Textbox.io 2.x Documentation : Adding Custom Dictionaries

Custom dictionaries can be added to Spell Checker Pro.

Configuring the Custom Dictionary Feature

Additional configuration to your application.conf file is required. (Don't forget to restart the Java application server after updating the configuration.

Adding the ephox.spelling.custom-dictionaries-path element activates the custom dictionary feature. It points to a directory on the server's file system that will contain custom dictionary files and should not contain anything else. It is a good idea to store these files where the application.conf file lives, i.e. if application.conf is in a directory called /opt/ephox, the dictionary files could live in a sub-directory /opt/ephox/dictionaries.

Example

ephox {
  spelling {
    custom-dictionaries-path = "/opt/ephox/dictionaries"
  }
}

 

Creating Custom Dictionary Files

One custom dictionary can be created for each language supported by the spell checker (see supported languages), as well as an additional "global" dictionary that contains words that are valid across all languages, such as trademarks.

A dictionary file for a particular language must be named with the language code of the language (see supported languages for language codes), plus the suffix .txt: E.g. en.txt, en_gb.txt, fr.txt, de.txt etc.

The "global" dictionary file for language-independent words must be called "global.txt".

The server will scan the dictionary directory as per configuration above and pick up "txt"-files for each language and the global file as present.

Custom Dictionary File Format

A dictionary file must be a simple text file with:

  • one word on each line,
  • either Windows-style or Linux-style line endings (CR or CR+LF)
  • no comments or blank lines, and
  • saved in UTF-8 encoding, with or without BOM (byte-order mark).

The last point is important for files created or edited on non-Linux (Windows or Mac) systems, as these will usually encode text files differently. However, Windows or Mac editors such as Windows Notepad can optionally save files in UTF-8 if asked to do so. Please check your editor of choice for this functionality. Failure to chose the correct encoding will result in problems with non-English letters such as umlauts and accents.

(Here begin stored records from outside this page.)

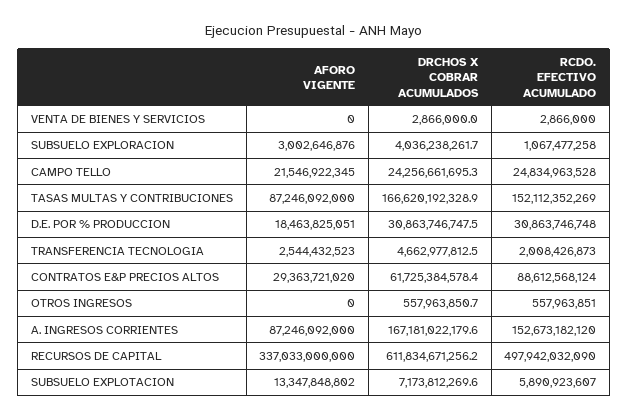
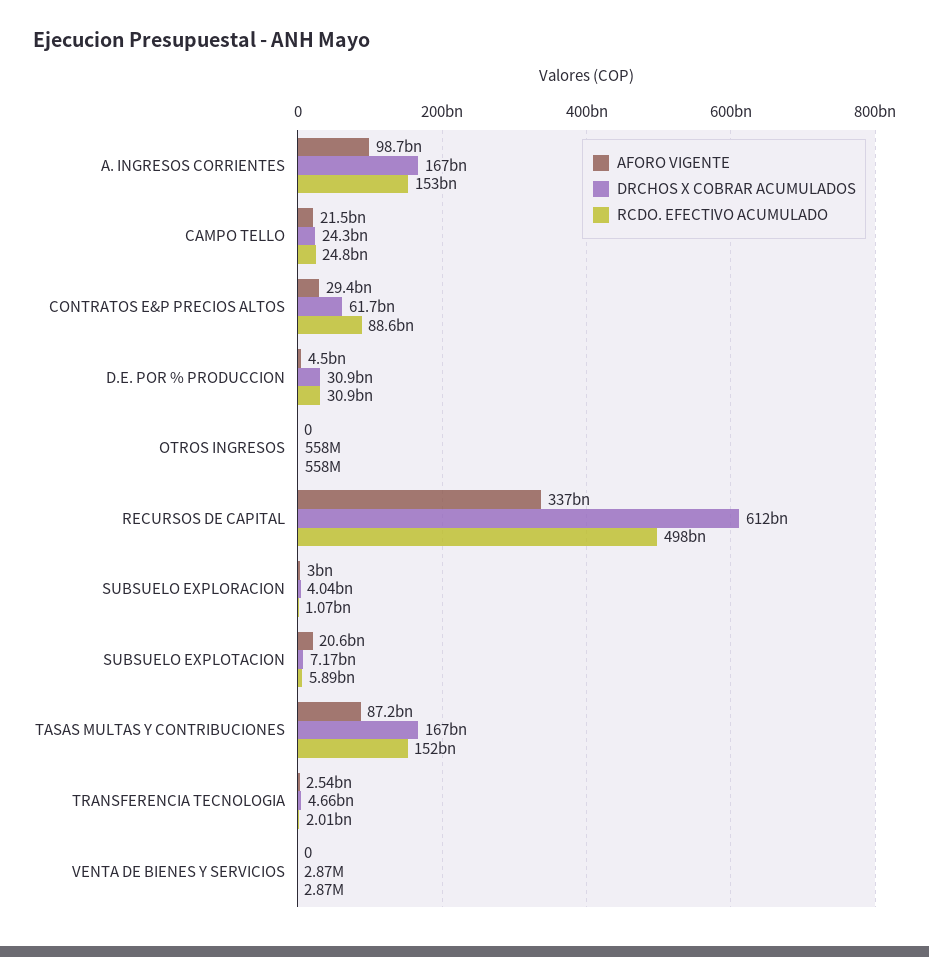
  {
    "AFORO VIGENTE": {
      "VENTA DE BIENES Y SERVICIOS": 0,
      "SUBSUELO EXPLORACION": 3002646876,
      "CAMPO TELLO": 21546922345,
      "TASAS MULTAS Y CONTRIBUCIONES": 87246092000,
-     "D.E. POR % PRODUCCION": 18463825051,
+     "D.E. POR % PRODUCCION": 4500000000,
      "TRANSFERENCIA TECNOLOGIA": 2544432523,
      "CONTRATOS E&P PRECIOS ALTOS": 29363721020,
      "OTROS INGRESOS": 0,
-     "A. INGRESOS CORRIENTES": 87246092000,
+     "A. INGRESOS CORRIENTES": 98700000000,
      "RECURSOS DE CAPITAL": 337033000000,
-     "SUBSUELO EXPLOTACION": 13347848802
+     "SUBSUELO EXPLOTACION": 20600000000
    },
    "DRCHOS X COBRAR ACUMULADOS": {
      "VENTA DE BIENES Y SERVICIOS": 2866000,
      "SUBSUELO EXPLORACION": 4036238261.7,
      "CAMPO TELLO": 24256661695.3,
      "TASAS MULTAS Y CONTRIBUCIONES": 166620192328.9,
      "D.E. POR % PRODUCCION": 30863746747.5,
      "TRANSFERENCIA TECNOLOGIA": 4662977812.5,
      "CONTRATOS E&P PRECIOS ALTOS": 61725384578.4,
      "OTROS INGRESOS": 557963850.7,
      "A. INGRESOS CORRIENTES": 167181022179.6,
      "RECURSOS DE CAPITAL": 611834671256.2,
      "SUBSUELO EXPLOTACION": 7173812269.6
    },
    "RCDO. EFECTIVO ACUMULADO": {
      "VENTA DE BIENES Y SERVICIOS": 2866000,
      "SUBSUELO EXPLORACION": 1067477258,
      "CAMPO TELLO": 24834963528,
      "TASAS MULTAS Y CONTRIBUCIONES": 152112352269,
      "D.E. POR % PRODUCCION": 30863746748,
      "TRANSFERENCIA TECNOLOGIA": 2008426873,
      "CONTRATOS E&P PRECIOS ALTOS": 88612568124,
      "OTROS INGRESOS": 557963851,
      "A. INGRESOS CORRIENTES": 152673182120,
      "RECURSOS DE CAPITAL": 497942032090,
      "SUBSUELO EXPLOTACION": 5890923607
    }
  }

NOTE for German and Finnish languages: Spell checking in German and Finnish will employ compound word spell checking. Compound words such as "Fußballtennis" will be assumed correct as long as the root words "Fußball" and "Tennis" are individually present in the dictionary. It is not necessary to add "Fußballtennis" separately.

Verifying Custom Dictionary Functionality

If successfully configured, the custom dictionary feature will report dictionaries found in the application server's log at service startup.

Example

2017-06-12 17:46:00 [main] INFO  com.ephox.ironbark.IronbarkBoot - Starting task (booting Ironbark)
2017-06-12 17:46:00 [main] INFO  com.ephox.ironbark.IronbarkBoot - using custom dictionary: [global] = 1 words
2017-06-12 17:46:00 [main] INFO  com.ephox.ironbark.IronbarkBoot - using custom dictionary: "en" = 3 words
2017-06-12 17:46:00 [main] INFO  com.ephox.ironbark.IronbarkBoot - using custom dictionary: "fr" = 2 words
2017-06-12 17:46:01 [main] INFO  com.ephox.ironbark.IronbarkBoot - Finished task (booting Ironbark)

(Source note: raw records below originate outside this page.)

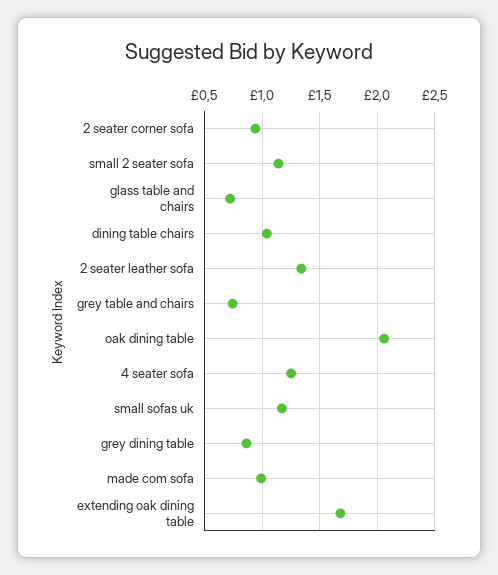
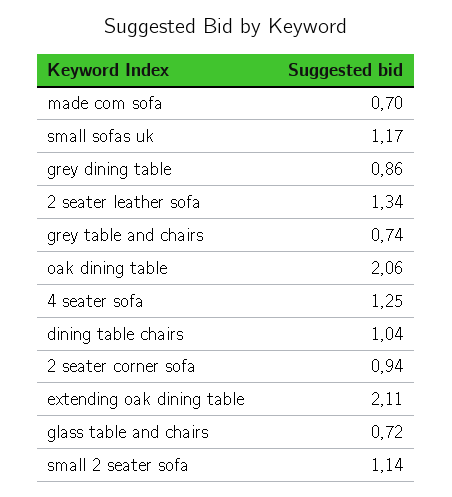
  {
    "2 seater corner sofa": 0.94,
    "small 2 seater sofa": 1.14,
    "glass table and chairs": 0.72,
    "dining table chairs": 1.04,
    "2 seater leather sofa": 1.34,
    "grey table and chairs": 0.74,
    "oak dining table": 2.06,
    "4 seater sofa": 1.25,
    "small sofas uk": 1.17,
    "grey dining table": 0.86,
-   "made com sofa": 1,
+   "made com sofa": 0.7,
-   "extending oak dining table": 1.7
+   "extending oak dining table": 2.11
  }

The above log shows that 3 custom dictionaries were found, one "global", language-independent one and one each for English and French. They were found to contain 1, 3 and 2 words, respectively. Please check that this report matches your expectations.

Ongoing Dictionary Maintenance

Future additions/changes to dictionaries after the initial deployment will require a restart of the spell check service each time.